From Coventry to Ormskirk, connoisseurs tuned into the throb of classic cylinders, the M5 was thick with cars and caravans as families fled the Cornish rain and, on B roads in between, others tootled in search of the British Arcadia first promised in the Shell guides 70 years ago. The August bank holiday is the weekend when about half of all Britain’s car owners get behind the wheel, the peak of the year for the noisy opponents of road pricing, tolls, the fuel price escalator and speed cameras, who together amount to one of the largest and most powerful groups politicians face – the motoring lobby.

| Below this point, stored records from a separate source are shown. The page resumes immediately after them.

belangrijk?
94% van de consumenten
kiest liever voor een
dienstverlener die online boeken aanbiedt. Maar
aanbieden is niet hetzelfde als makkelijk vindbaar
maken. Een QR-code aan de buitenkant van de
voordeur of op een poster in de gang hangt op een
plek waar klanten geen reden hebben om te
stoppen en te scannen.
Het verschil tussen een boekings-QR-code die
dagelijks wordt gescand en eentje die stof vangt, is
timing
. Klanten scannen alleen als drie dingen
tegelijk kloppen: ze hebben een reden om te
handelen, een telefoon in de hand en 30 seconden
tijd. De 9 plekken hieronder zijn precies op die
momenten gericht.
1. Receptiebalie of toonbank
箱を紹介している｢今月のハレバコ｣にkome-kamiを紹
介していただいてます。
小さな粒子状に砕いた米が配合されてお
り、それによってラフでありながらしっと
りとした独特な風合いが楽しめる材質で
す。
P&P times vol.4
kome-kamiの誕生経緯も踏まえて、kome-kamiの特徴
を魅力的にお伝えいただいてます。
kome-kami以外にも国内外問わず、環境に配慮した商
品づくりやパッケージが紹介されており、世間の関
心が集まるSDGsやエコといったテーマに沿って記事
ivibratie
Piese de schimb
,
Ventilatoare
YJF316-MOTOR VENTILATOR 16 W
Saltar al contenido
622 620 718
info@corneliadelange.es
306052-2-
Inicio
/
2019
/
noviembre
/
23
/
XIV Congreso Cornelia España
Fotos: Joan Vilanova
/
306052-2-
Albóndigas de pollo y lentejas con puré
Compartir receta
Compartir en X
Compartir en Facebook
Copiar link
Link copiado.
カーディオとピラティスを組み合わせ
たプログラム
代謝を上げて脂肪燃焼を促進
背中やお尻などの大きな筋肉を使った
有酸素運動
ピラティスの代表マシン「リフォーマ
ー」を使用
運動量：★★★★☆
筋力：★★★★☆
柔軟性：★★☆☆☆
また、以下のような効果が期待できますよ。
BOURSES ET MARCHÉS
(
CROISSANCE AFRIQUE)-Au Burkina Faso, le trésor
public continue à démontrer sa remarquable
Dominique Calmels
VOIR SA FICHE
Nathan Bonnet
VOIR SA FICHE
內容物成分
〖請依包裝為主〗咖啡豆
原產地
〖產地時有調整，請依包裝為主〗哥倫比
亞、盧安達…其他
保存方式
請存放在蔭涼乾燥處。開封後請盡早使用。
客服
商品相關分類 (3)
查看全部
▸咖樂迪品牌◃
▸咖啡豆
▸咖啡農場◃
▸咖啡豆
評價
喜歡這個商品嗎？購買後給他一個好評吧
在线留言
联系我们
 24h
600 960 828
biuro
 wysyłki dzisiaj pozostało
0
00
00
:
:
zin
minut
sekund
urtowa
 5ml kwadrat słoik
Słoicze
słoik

Last week, the thinktank the IPPR published research suggesting that motorists, contrary to their general feeling of victimisation, are doing relatively well in the recession compared with other travellers. This is partly because chancellors, both Labour and coalition, have trembled at the prospect of a motorists’ revolt. As a result, repeated pledges to drive car use down by driving its cost up are stillborn. As Margaret Thatcher understood, car ownership is a political act. Her opinion that to travel by bus is to make a public admission of failure might be absurd, but for many drivers a car is still an expression of the precious ability to go anywhere, at any time.
Cars are like the superstores that are their by-product, too handy to do without. They are simultaneously symbols of individualism and uniformity. Policymakers, fearful of the reaction to trying simply to price motorists on to public transport, have to think of smarter workarounds, and perhaps their critics, like the Campaign for Better Transport, need to reframe the proposition.
Planning is part of it: building on the green belt, as the coalition is considering, has profound implications for car use. Privatising roads, another plan that George Osborne appears to be pondering, would mean abandoning the most effective tool in reducing it. Huge infrastructure projects, such as high-speed rail, have their merits, but good bike lanes and out-of-town parking tariffs would have a bigger impact on car use.
But when the number of under-20s with a driving licence has fallen from 48% to 35% in the past 20 years, there must be a chance that motoring, one of the defining motifs of the 20th century, is in slow decline. This is no time to claim, as Philip Hammond did as incoming transport secretary in 2010, the end of the so-called war on the motorist. But it might be more effectively pursued by other means.